According to Miller, in addition to the scientific study of genes and bone structures, ‘it is really important to understand the cultural associations with the “habesha” (local breed) chickens. The habesha chickens, despite all the problems associated with disease and the like, have survived and adapted in Ethiopia and they are what make the human-chicken relationship in Ethiopia’. Lebrasseur added that ‘it is important to see how the current ecotypes and particular phenotypic traits of chicken came to be preferred by the people of Ethiopia’. This analysis will be an invaluable input for the ACGG project.

Abune Gebre Menfes Qidus, an Ethiopian Saint, riding a red chicken. This painting highlights the religious aspect of human-chicken interactions in Ethiopia.

Abune Gebre Menfes Qidus, an Ethiopian Saint, riding a red chicken. This painting highlights the religious aspect of human-chicken interactions in Ethiopia (photo credit: ILRI).

Cutts observed that, in Ethiopia, the human-chicken interaction seems to have a religious aspect. During a visit to a local church, she said that during a visit to a local church, she saw ‘a picture of a saint, Abune Gebre Menfes Qidus, riding a red chicken …and four chickens in front that he is sending forth to get rid of the devil’. Cutts believes that this unusual iconography illustrates the significant heritage of chickens in Ethiopia.

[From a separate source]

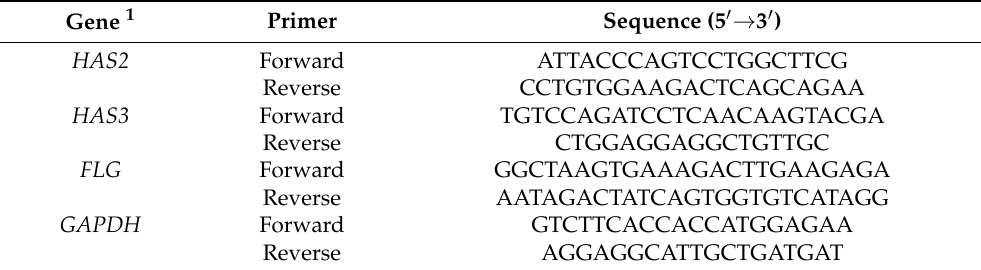
Table 1. Primer sequences of human origin used for qRT-PCR. Gene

During the trip, the team also visited the National Museum where they measured and photographed an assemblage of modern chicken bones from Tigray. According to Foster, they also ‘acquired one bone element from 20 chickens that (they) hope are relatively local to the Addis area,’ which will be compared to modern day chickens of the Tigray region.

The Going Places project team will later analyse the collected samples in England and will be back in Addis Ababa at the start of June 2017 to present their findings.